To get even faster, we can turn to non-dictionary based approaches. By making the keys integers, countmap switches to a radix sort implementation. At the end, one could trivially change the keys back to Chars (see Kristoffer’s post). Just like above, we could extract this code to avoid creating the temporary array to gain some performance. (Or better yet, add support for generators in StatsBase.)

Fixed-size array

function count_limited_range(s)
    counts = zeros(Int, 128)
    @inbounds for c in codeunits(s)
        counts[c] += 1
    end
    counts
end

julia> @btime count_limited_range($s)
  72.770 μs (1 allocation: 1.14 KiB)

Finally, if the input data is guaranteed to be within a limited range, such as ASCII, by far the fastest way is to use a fixed-size array of counters.


#17

You would do it something like this:

struct FastHashChar
    c::Char
end
Base.hash(c::FastHashChar, h::UInt) = xor(c.c % UInt, h)
Base.isequal(c1::FastHashChar, c2::FastHashChar) = c1.c == c2.c
Base.Char(c1::FastHashChar) = c1.c

function count_char_single_lookup(s)
    res = Dict{FastHashChar, Int}()
    for _c in s
    	c = FastHashChar(_c)
        index = Base.ht_keyindex2!(res, c)
        if index > 0
            @inbounds res.vals[index] += 1
        else
            @inbounds Base._setindex!(res, 1, c, -index)
        end
    end
    return Dict(Char(c) => n for (c,n) in res)
end

#18

(While it is always a fun exercise to try and optimize the heck out of some little problem like this, 99.9% it is not worth it and you should just use the simplest code like countmap.

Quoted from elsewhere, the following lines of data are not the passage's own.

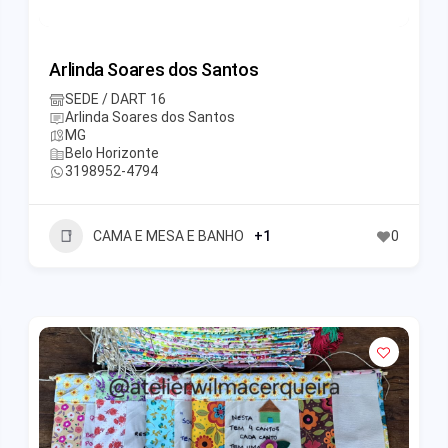
Arlinda Soares dos Santos
SEDE / DART 16
Arlinda Soares dos Santos
MG
Belo Horizonte
3198952-4794
CAMA E MESA E BANHO
+1
0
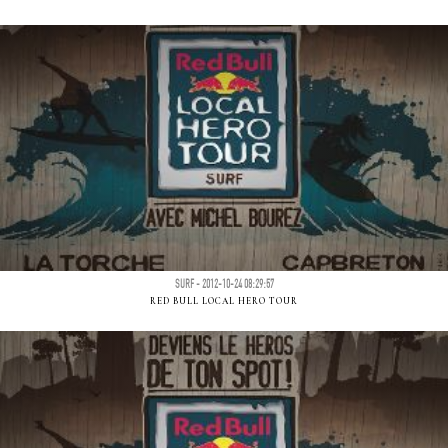
SURF - 2012-10-24 08:29:57
RED BULL LOCAL HERO TOUR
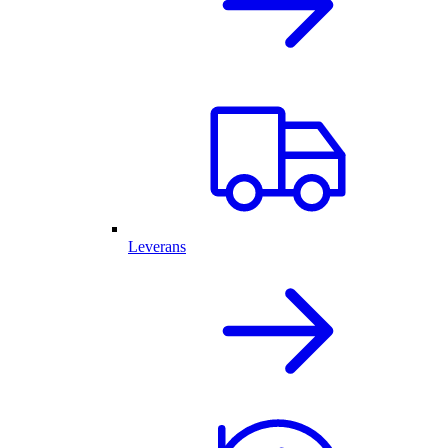
Leverans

It is nice that Julia allows us to go as crazy as we want in optimization, however! Next someone is going to suggest a SIMD implementation…)


#19

I suggest using SIMD:

function count_limited_range_simd(s)
    counts = zeros(Int, 128)
    @inbounds @simd for c in codeunits(s)
        counts[c] += 1
    end
    return counts
end

julia> @btime count_limited_range($s);
  78.288 μs (1 allocation: 1.14 KiB)

julia> @btime count_limited_range_simd($s);
  60.394 μs (1 allocation: 1.14 KiB)

#20

I agree with you but I have to say that reading all theses answers is a very good way to learn different and efficient way of coding , the original poster can always choose the best solution for him so I would say it make more good than harm to publicly play the optimization game :slight_smile: